Speaker
Description
One of the key challenges of hadron physics today is understanding the origin of strangeness enhancement in high-energy hadronic collisions, i.e. the increase of (multi)strange hadron yields relative to non-strange hadron yields with increasing charged-particle multiplicity. In particular, what remains unclear is the relative contribution to this phenomenon from hard and soft QCD processes and the role of initial-state effects such as effective energy. The latter is the difference between the total centre-of-mass energy and the energy of leading baryons emitted at forward/backward rapidities. The superior tracking and particle-identification capabilities of ALICE make this detector unique in measuring (multi)strange hadrons via the reconstruction of their weak decays over a wide momentum range.
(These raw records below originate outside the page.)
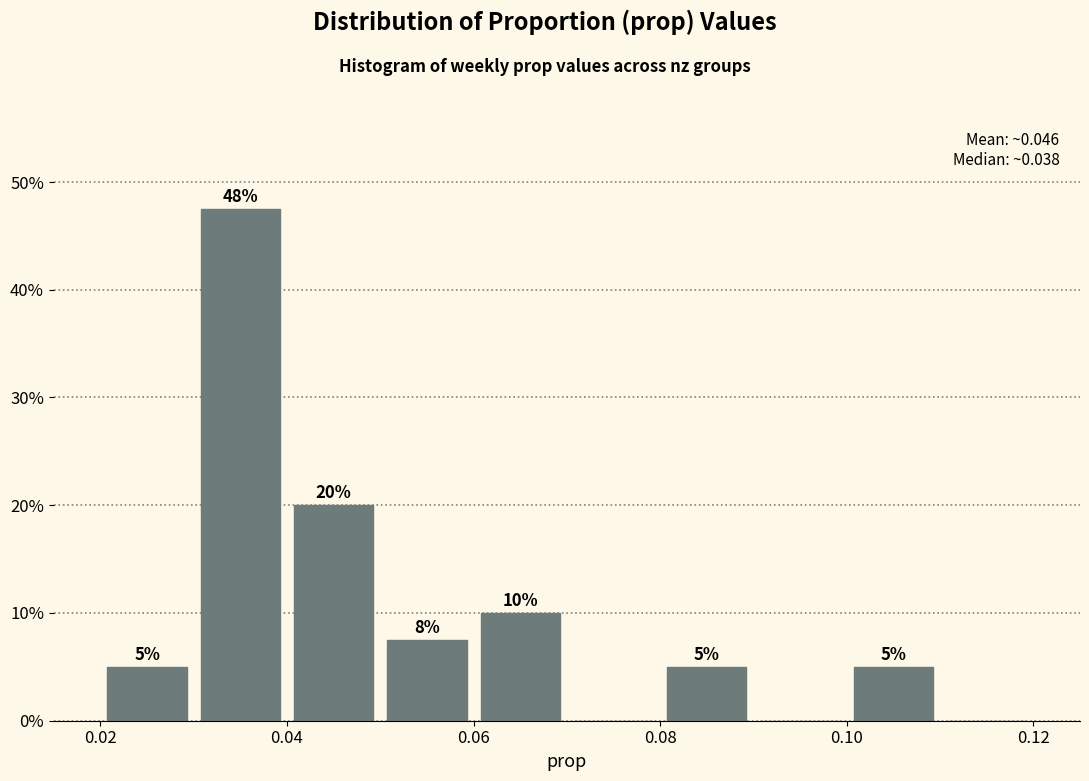

Which range on the x-axis has the tallest bar?

0.03 to 0.04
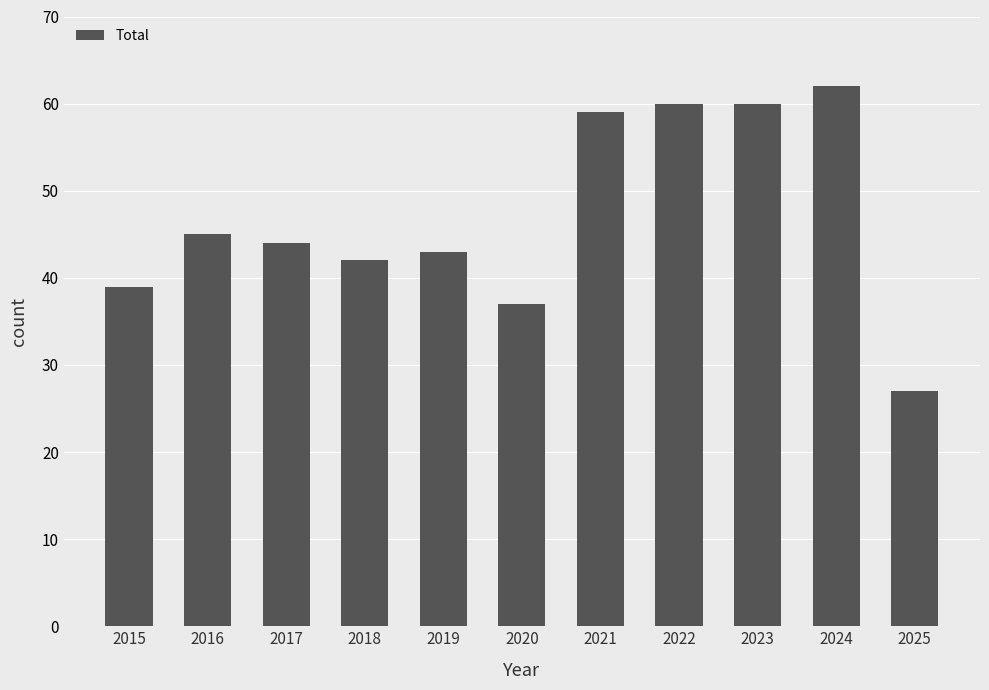

Which has a higher value, 2022 or 2024?

2024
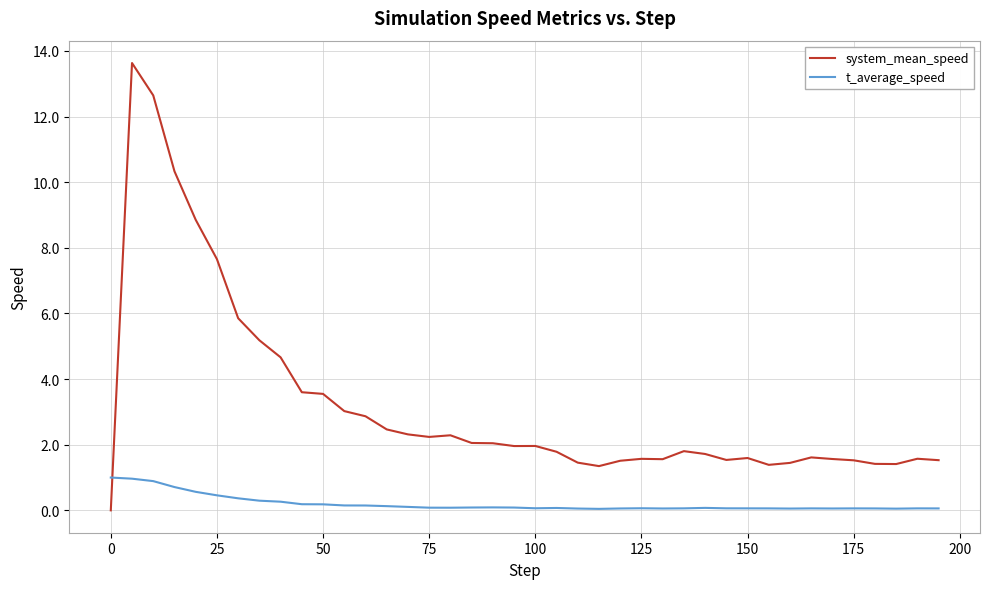

True or false: t_average_speed and system_mean_speed cross at least once.

True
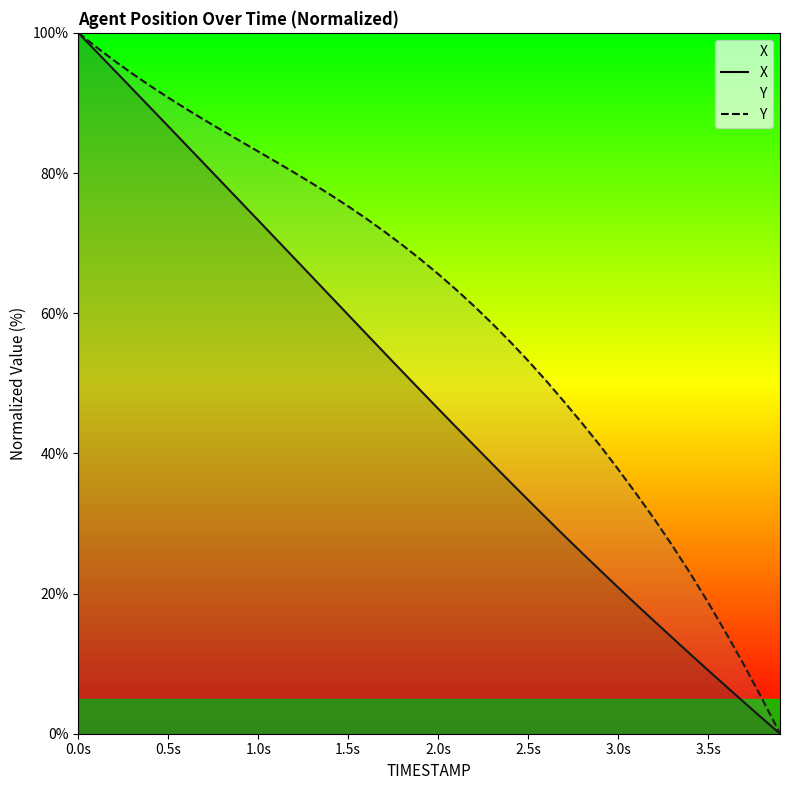

What is the spread (max minus min) of values at 3.5s?

9.7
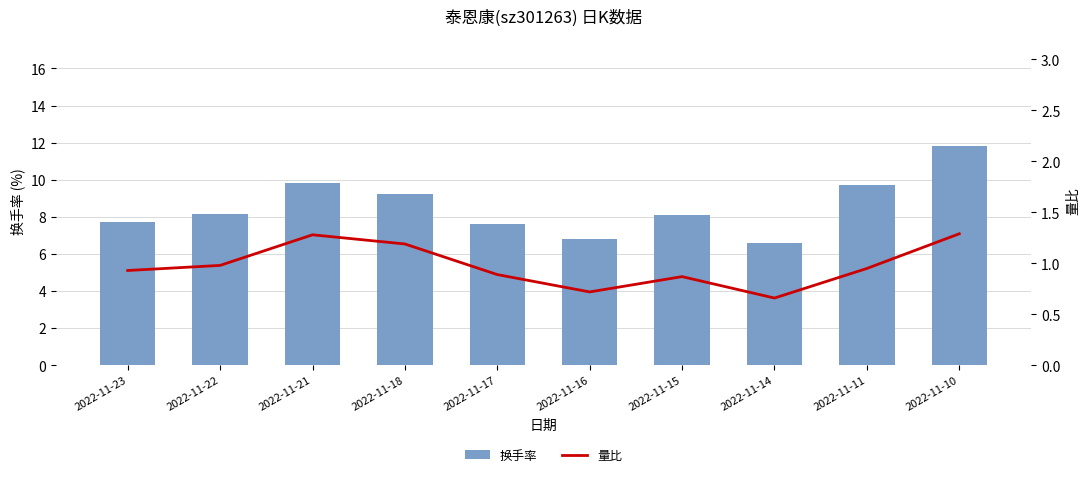

At which label is 换手率 closest to 9?

2022-11-18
The effective energy is measured using zero-degree hadronic calorimeters (ZDC).
In this talk, recent results on K$^0_S$ and $\Xi$ production in- and out-of-jets in pp collisions at $\sqrt{s}$=13 TeV using the two-particle correlation method are presented. To address the role of initial and final state effects, a double differential measurement of (multi)strange hadron production as a function of multiplicity and effective energy is also presented. The results of these measurements are compared to expectations from state-of-the-art phenomenological models implemented in commonly used Monte Carlo event generators.